***** Excerpt provided

The invention relates to non-lithographic methods for manufacturing devices such as a polarizer, comprised of a grid of metal conductors, located on the surface of an optically transparent substrate or embedded into the substrate, by filling grooves on the substrate with metal. It also generally relates to methods and devices for forming periodic wire grids with a period of 150 nm or less.
Wire grid polarizers are widely used in devices for graphic information imaging (e.g., see U.S. Pat. No. 6,452,724, incorporated herein by reference). The commonly-used technology for manufacturing these devices is based on optical or interference lithography. However, the cost associated with the use of the tools designed for these applications is considered very significant. The existing approach and tools make it difficult to scale the production from smaller semiconductor wafer sizes to larger area substrates (such as glass sheets or plastic). In addition, the existing approach makes it is very difficult to create wire grid structures with a period of 150 nm or less. While different applications have different requirements, structures with smaller feature size are usually associated with higher performance.
A method for nanorelief formation on a film surface, comprising plasma modification of a wave ordered nanostructure (WOS) formed on amorphous silicon layer, was disclosed in Russian Patent Application RU 2204179, incorporated herein by reference.
This approach is schematically illustrated on
However, experiments using nanostructures obtained by oblique sputtering of amorphous silicon with nitrogen ions (N2+-Si system) showed that these structures often do not possess a desired degree of natural ordering (i.e., high coherency).
A variety of optoelectronic applications can benefit from the development of efficient methods for forming large arrays of nanowires with a period of 150 nm or less.
To manufacture such structures the present invention employs a hard nanomask, formed by irradiating a layer of a first material with an ion flow. The mask is intended for use in transferring a substantially periodic pattern onto a thin film. This nanomask includes a substantially periodic array of substantially parallel elongated elements having a wavelike cross-section. At least some of the elements have the following cross-section: an inner region of first material, a first outer region of a second material covering a first portion of the inner region, and a second outer region of the second material covering a second portion of the inner region and connecting with the first outer region at a wave crest. The first outer region is preferably substantially thicker than the second outer region. The second material is formed by modifying the first material by ion flow.
Detailed descriptions of the preferred embodiments are provided herein. It is to be understood, however, that the present inventions may be embodied in various forms. Therefore, specific implementations disclosed herein are not to be interpreted as limiting.

**********

- [Directions]
A) According to the patent text, what period do the wire grids have that the invention aims to form?
B) Reproduce word for word the passage of the patent text that opens with the words "To manufacture such" and closes with "by ion flow.".
The records that come after the patent text are separate material and are not part of it.

***** Data lines

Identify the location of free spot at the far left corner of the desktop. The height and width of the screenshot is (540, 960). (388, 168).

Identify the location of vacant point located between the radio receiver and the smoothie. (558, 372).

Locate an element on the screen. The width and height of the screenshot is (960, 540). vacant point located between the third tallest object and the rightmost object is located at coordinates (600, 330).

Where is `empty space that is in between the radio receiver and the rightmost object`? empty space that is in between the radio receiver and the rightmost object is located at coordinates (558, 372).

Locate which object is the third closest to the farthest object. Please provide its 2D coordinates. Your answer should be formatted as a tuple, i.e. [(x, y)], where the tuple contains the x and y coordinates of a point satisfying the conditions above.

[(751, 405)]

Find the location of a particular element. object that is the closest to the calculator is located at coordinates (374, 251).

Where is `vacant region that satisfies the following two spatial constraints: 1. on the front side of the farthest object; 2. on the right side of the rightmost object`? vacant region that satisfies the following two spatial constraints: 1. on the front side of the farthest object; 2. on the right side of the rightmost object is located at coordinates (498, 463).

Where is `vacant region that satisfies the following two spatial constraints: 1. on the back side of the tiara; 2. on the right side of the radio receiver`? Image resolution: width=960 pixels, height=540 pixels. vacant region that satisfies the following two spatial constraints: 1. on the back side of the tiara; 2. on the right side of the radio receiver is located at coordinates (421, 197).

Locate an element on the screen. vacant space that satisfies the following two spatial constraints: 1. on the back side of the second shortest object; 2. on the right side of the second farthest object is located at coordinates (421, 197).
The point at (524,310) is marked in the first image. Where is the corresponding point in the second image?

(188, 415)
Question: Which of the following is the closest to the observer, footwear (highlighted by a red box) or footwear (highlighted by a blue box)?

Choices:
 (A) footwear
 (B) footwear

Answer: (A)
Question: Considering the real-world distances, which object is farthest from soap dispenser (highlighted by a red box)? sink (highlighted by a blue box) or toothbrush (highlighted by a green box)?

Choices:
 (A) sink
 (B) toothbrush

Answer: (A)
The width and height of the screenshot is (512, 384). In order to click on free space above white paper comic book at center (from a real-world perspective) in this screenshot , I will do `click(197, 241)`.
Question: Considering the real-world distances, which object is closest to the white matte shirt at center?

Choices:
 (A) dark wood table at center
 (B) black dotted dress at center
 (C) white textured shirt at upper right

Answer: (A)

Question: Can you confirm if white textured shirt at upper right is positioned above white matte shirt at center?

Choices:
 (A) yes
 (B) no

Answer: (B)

**********

- [Completed exercise]
A) A period of 150 nm or less.

B)
To manufacture such structures the present invention employs a hard nanomask, formed by irradiating a layer of a first material with an ion flow. The mask is intended for use in transferring a substantially periodic pattern onto a thin film. This nanomask includes a substantially periodic array of substantially parallel elongated elements having a wavelike cross-section. At least some of the elements have the following cross-section: an inner region of first material, a first outer region of a second material covering a first portion of the inner region, and a second outer region of the second material covering a second portion of the inner region and connecting with the first outer region at a wave crest. The first outer region is preferably substantially thicker than the second outer region. The second material is formed by modifying the first material by ion flow.